- [SUPPLIED INFORMATION]:
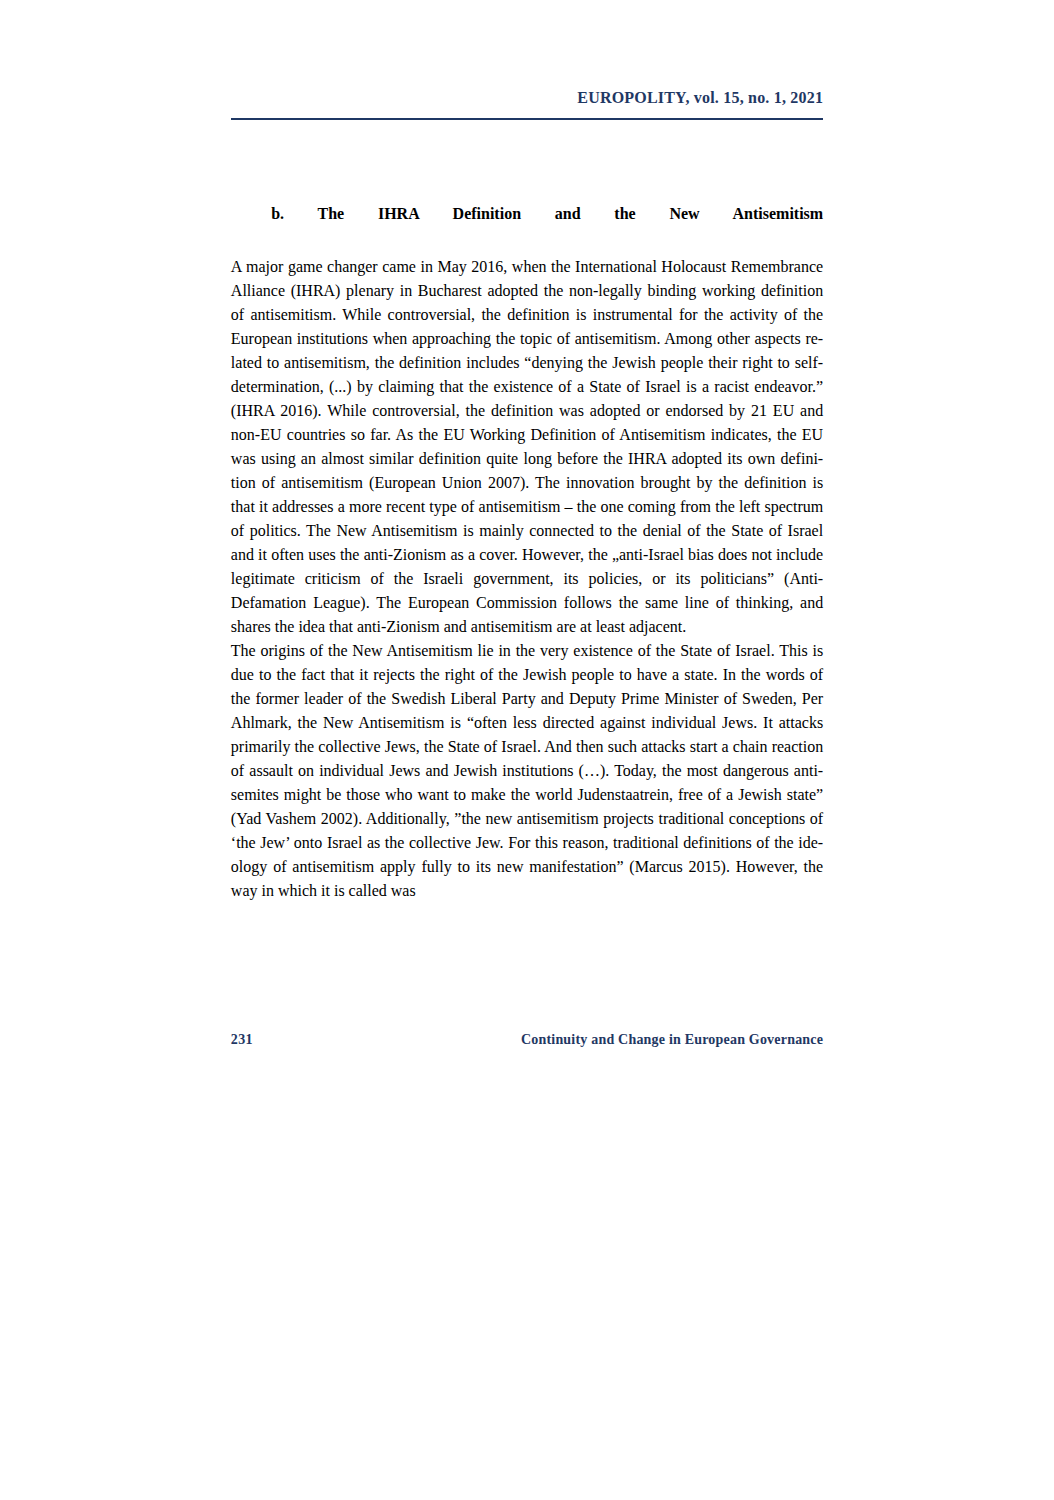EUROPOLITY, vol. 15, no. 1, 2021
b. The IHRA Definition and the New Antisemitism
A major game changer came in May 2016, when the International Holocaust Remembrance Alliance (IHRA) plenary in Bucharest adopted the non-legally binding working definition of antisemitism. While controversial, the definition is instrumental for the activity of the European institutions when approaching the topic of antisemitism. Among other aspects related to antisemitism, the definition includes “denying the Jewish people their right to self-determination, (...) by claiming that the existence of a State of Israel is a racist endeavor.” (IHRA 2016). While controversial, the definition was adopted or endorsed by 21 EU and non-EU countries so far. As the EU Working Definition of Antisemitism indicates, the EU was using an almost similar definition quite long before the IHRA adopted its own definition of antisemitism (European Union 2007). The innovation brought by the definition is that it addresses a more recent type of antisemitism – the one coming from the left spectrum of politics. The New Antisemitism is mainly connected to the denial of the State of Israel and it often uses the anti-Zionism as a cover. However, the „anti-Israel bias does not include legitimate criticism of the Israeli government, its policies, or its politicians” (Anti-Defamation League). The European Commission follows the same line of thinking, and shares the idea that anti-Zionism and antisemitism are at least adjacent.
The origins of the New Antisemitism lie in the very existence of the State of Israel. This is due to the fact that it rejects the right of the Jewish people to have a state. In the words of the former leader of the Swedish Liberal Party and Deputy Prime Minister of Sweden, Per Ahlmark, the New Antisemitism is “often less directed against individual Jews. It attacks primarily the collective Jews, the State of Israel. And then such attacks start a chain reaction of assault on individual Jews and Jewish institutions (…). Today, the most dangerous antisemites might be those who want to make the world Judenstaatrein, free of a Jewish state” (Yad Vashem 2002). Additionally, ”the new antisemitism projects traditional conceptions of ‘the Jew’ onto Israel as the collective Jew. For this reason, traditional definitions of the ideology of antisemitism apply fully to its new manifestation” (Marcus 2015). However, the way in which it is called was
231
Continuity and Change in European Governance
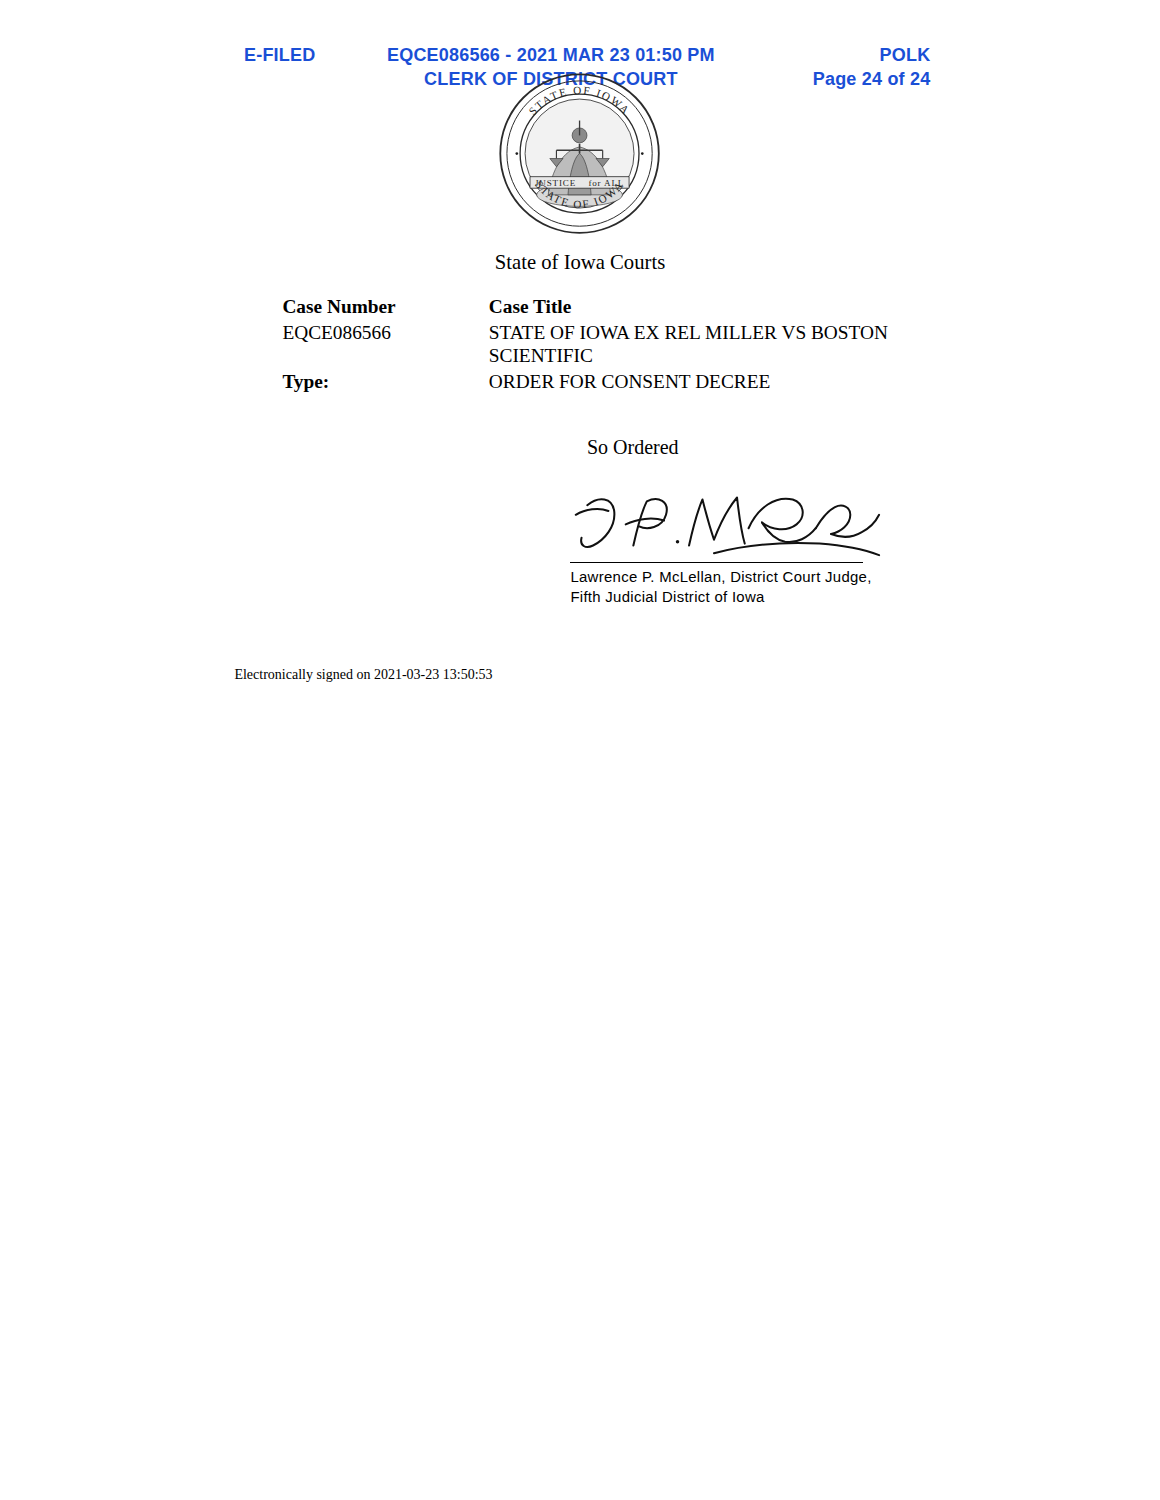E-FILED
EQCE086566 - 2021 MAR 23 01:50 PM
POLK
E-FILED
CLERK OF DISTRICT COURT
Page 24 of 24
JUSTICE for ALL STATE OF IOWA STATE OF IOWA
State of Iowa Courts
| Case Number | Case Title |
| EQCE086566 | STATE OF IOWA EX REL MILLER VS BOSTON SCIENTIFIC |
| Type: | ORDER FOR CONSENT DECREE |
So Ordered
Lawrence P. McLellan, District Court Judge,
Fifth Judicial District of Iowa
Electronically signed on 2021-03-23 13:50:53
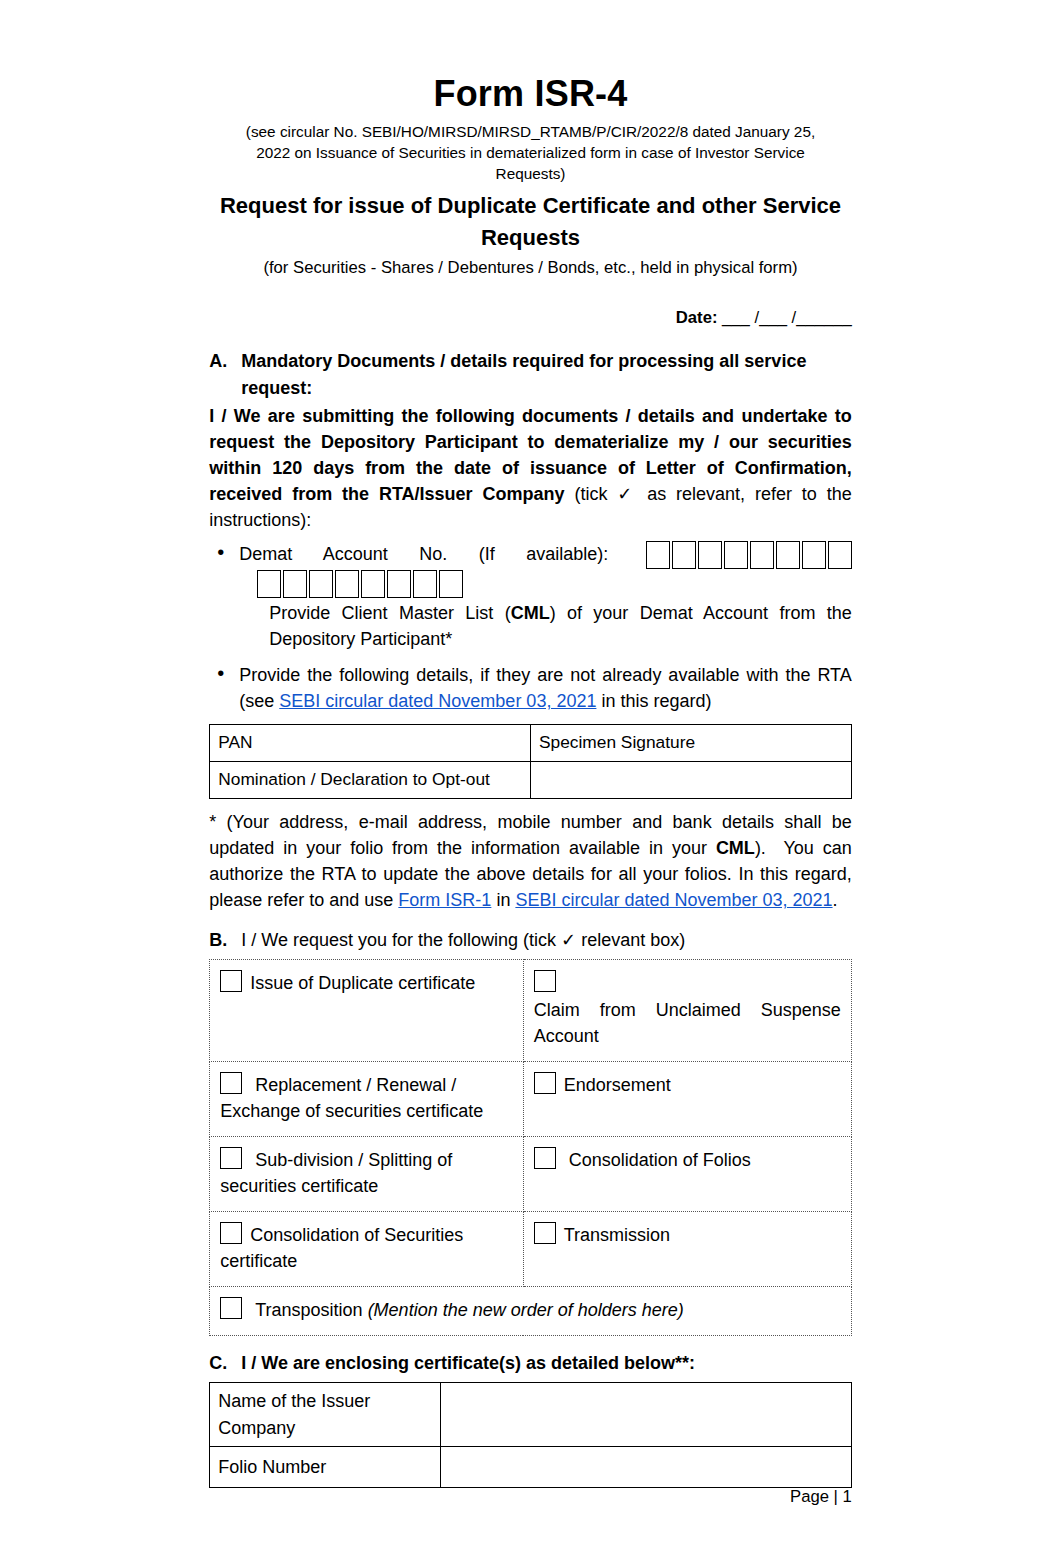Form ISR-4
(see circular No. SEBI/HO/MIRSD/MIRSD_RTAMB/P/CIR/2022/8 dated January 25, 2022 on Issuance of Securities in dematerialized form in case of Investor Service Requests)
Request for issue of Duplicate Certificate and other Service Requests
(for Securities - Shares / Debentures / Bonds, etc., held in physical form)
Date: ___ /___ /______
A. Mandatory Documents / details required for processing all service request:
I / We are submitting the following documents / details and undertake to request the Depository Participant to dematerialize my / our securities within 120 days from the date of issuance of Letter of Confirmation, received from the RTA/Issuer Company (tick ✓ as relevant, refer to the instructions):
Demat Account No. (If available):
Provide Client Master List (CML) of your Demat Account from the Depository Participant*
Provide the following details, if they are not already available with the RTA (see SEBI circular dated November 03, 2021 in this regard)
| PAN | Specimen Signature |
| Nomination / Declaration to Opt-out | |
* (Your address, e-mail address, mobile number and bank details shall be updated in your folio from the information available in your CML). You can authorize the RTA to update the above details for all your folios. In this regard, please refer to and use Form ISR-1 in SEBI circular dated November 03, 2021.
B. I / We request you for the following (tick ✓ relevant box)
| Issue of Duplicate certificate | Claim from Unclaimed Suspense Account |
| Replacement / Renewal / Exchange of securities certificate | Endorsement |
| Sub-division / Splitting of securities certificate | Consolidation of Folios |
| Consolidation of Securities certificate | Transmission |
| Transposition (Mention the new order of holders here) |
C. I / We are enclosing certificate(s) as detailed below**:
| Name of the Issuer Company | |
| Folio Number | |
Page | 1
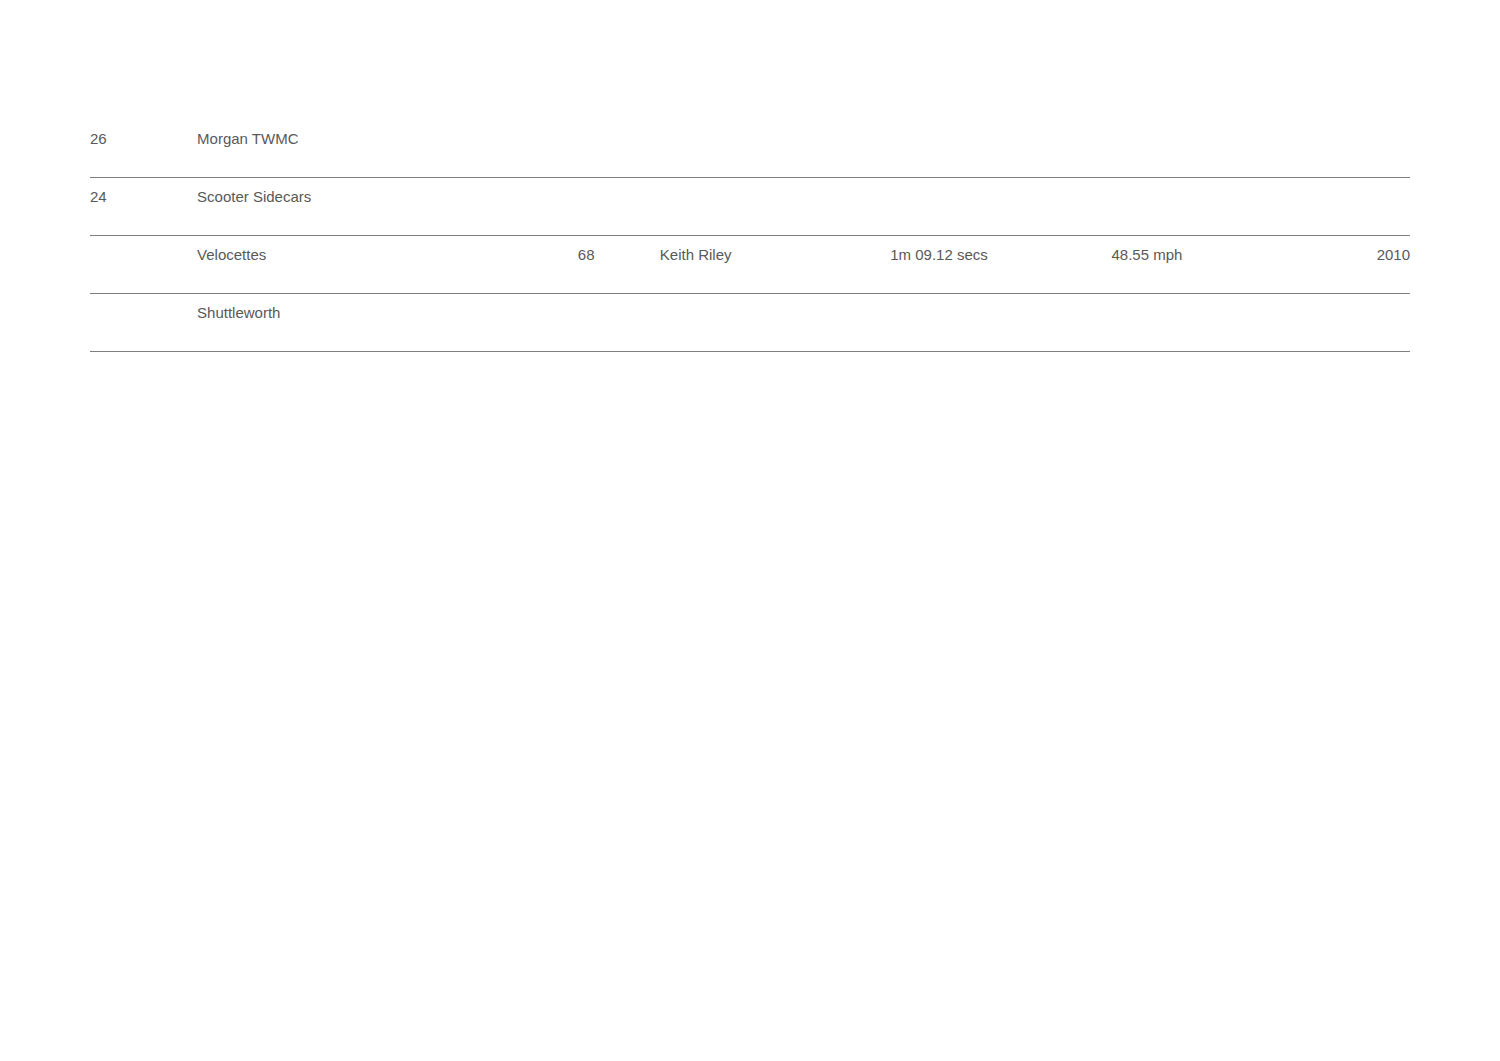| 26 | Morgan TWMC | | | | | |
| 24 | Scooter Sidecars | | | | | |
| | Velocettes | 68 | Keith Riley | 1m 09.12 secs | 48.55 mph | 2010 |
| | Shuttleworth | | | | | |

- [WORK INSTRUCTION]:
If a line of the data contains "Account", copy it out.

- [ANSWER TO THIS PROBLEM]:
Demat Account No. (If available):
Provide Client Master List (CML) of your Demat Account from the Depository Participant*
| Issue of Duplicate certificate | Claim from Unclaimed Suspense Account |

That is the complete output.